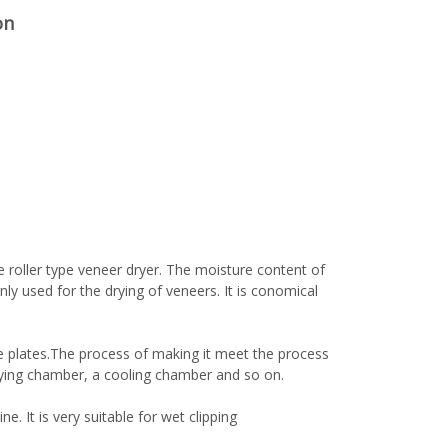
on
 roller type veneer dryer. The moisture content of
ly used for the drying of veneers. It is conomical
e plates.The process of making it meet the process
ying chamber, a cooling chamber and so on.
woodworking machinery plywood stack
e. It is very suitable for wet clipping
for material turnover machine/Panel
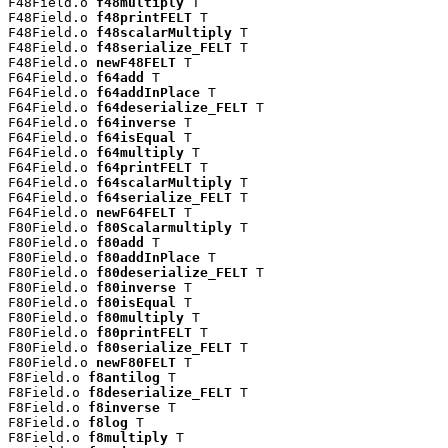
F48Field.o 
f48multiply
 T

F48Field.o 
f48printFELT
 T

F48Field.o 
f48scalarMultiply
 T

F48Field.o 
f48serialize_FELT
 T

F48Field.o 
newF48FELT
 T

F64Field.o 
f64add
 T

F64Field.o 
f64addInPlace
 T

F64Field.o 
f64deserialize_FELT
 T

F64Field.o 
f64inverse
 T

F64Field.o 
f64isEqual
 T

F64Field.o 
f64multiply
 T

F64Field.o 
f64printFELT
 T

F64Field.o 
f64scalarMultiply
 T

F64Field.o 
f64serialize_FELT
 T

F64Field.o 
newF64FELT
 T

F80Field.o 
f80Scalarmultiply
 T

F80Field.o 
f80add
 T

F80Field.o 
f80addInPlace
 T

F80Field.o 
f80deserialize_FELT
 T

F80Field.o 
f80inverse
 T

F80Field.o 
f80isEqual
 T

F80Field.o 
f80multiply
 T

F80Field.o 
f80printFELT
 T

F80Field.o 
f80serialize_FELT
 T

F80Field.o 
newF80FELT
 T

F8Field.o 
f8antilog
 T

F8Field.o 
f8deserialize_FELT
 T

F8Field.o 
f8inverse
 T

F8Field.o 
f8log
 T

F8Field.o 
f8multiply
 T
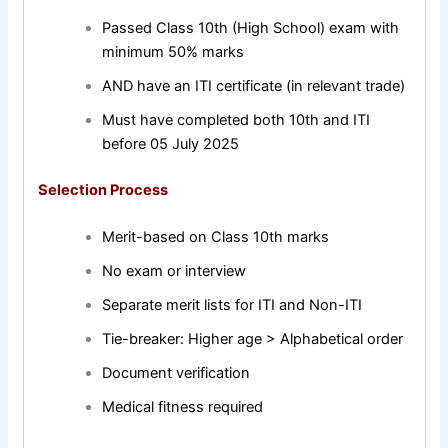
Passed Class 10th (High School) exam with
minimum 50% marks
AND have an ITI certificate (in relevant trade)
Must have completed both 10th and ITI
before 05 July 2025
Selection Process
Merit-based on Class 10th marks
No exam or interview
Separate merit lists for ITI and Non-ITI
Tie-breaker: Higher age > Alphabetical order
Document verification
Medical fitness required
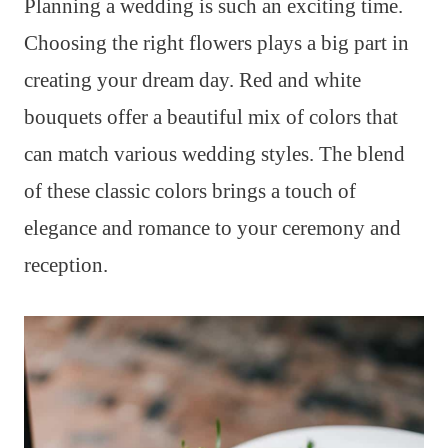
Planning a wedding is such an exciting time.
Choosing the right flowers plays a big part in
creating your dream day. Red and white
bouquets offer a beautiful mix of colors that
can match various wedding styles. The blend
of these classic colors brings a touch of
elegance and romance to your ceremony and
reception.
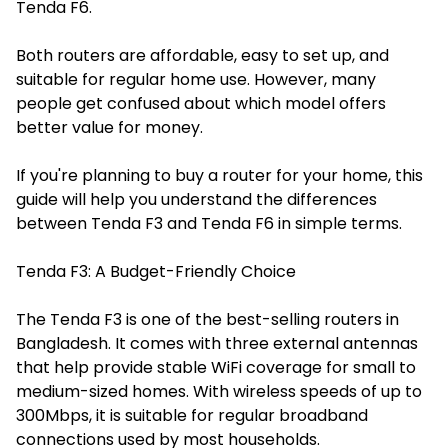
Tenda F6.
Both routers are affordable, easy to set up, and
suitable for regular home use. However, many
people get confused about which model offers
better value for money.
If you're planning to buy a router for your home, this
guide will help you understand the differences
between Tenda F3 and Tenda F6 in simple terms.
Tenda F3: A Budget-Friendly Choice
The Tenda F3 is one of the best-selling routers in
Bangladesh. It comes with three external antennas
that help provide stable WiFi coverage for small to
medium-sized homes. With wireless speeds of up to
300Mbps, it is suitable for regular broadband
connections used by most households.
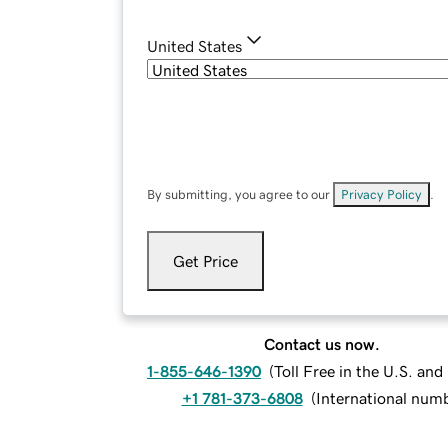
United States
By submitting, you agree to our
Privacy Policy
.
Get Price
Contact us now.
1-855-646-1390
(
Toll Free in the U.S. an
+1 781-373-6808
(
International num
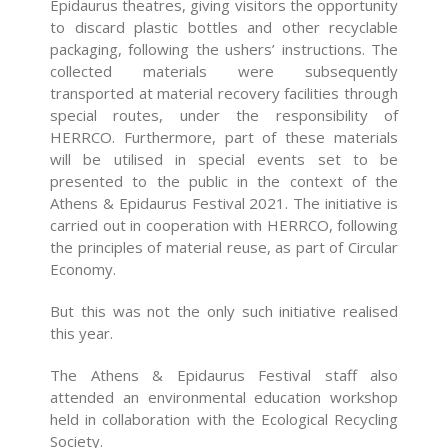
Epidaurus theatres, giving visitors the opportunity
to discard plastic bottles and other recyclable
packaging, following the ushers’ instructions. The
collected materials were subsequently
transported at material recovery facilities through
special routes, under the responsibility of
HERRCO. Furthermore, part of these materials
will be utilised in special events set to be
presented to the public in the context of the
Athens & Epidaurus Festival 2021. The initiative is
carried out in cooperation with HERRCO, following
the principles of material reuse, as part of Circular
Economy.
But this was not the only such initiative realised
this year.
The Athens & Epidaurus Festival staff also
attended an environmental education workshop
held in collaboration with the Ecological Recycling
Society.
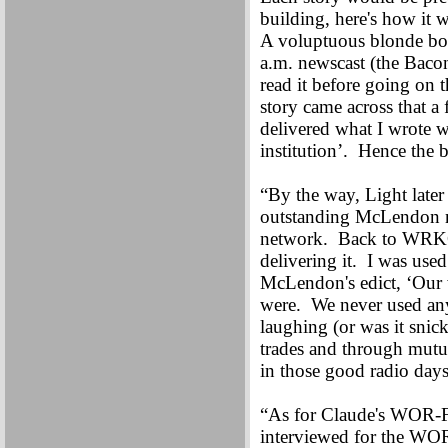
building, here's how it w
A voluptuous blonde bomb
a.m. newscast (the Baco
read it before going on 
story came across that a
delivered what I wrote w
institution’. Hence the
“By the way, Light lat
outstanding McLendon 
network. Back to WRKO 
delivering it. I was use
McLendon's edict, ‘Our wo
were. We never used any
laughing (or was it snick
trades and through mutua
in those good radio day
“As for Claude's WOR-F
interviewed for the W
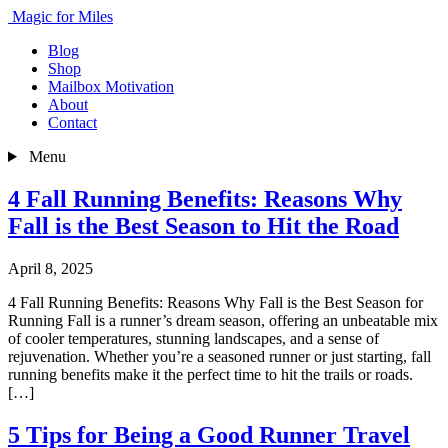
Magic for Miles
Blog
Shop
Mailbox Motivation
About
Contact
Menu
4 Fall Running Benefits: Reasons Why
Fall is the Best Season to Hit the Road
April 8, 2025
4 Fall Running Benefits: Reasons Why Fall is the Best Season for
Running Fall is a runner’s dream season, offering an unbeatable mix
of cooler temperatures, stunning landscapes, and a sense of
rejuvenation. Whether you’re a seasoned runner or just starting, fall
running benefits make it the perfect time to hit the trails or roads.
[…]
5 Tips for Being a Good Runner Travel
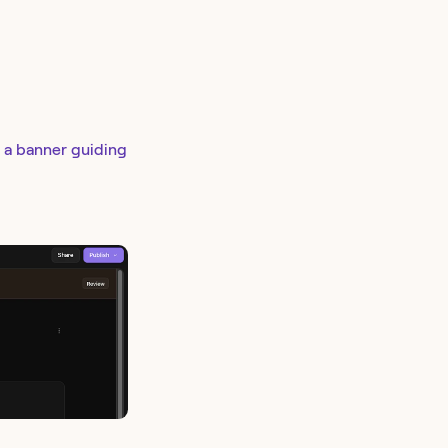
e a banner guiding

● ● ● ● ●

Convert the material from the line containing "Magic for Miles" through the end into a JSON list of strings, one string per line, leaving out blank lines and pictures.

TASK RESULT:
[
  "Magic for Miles",
  "Blog",
  "Shop",
  "Mailbox Motivation",
  "About",
  "Contact",
  "Menu",
  "4 Fall Running Benefits: Reasons Why",
  "Fall is the Best Season to Hit the Road",
  "April 8, 2025",
  "4 Fall Running Benefits: Reasons Why Fall is the Best Season for",
  "Running Fall is a runner’s dream season, offering an unbeatable mix",
  "of cooler temperatures, stunning landscapes, and a sense of",
  "rejuvenation. Whether you’re a seasoned runner or just starting, fall",
  "running benefits make it the perfect time to hit the trails or roads.",
  "[…]",
  "5 Tips for Being a Good Runner Travel",
  "e a banner guiding"
]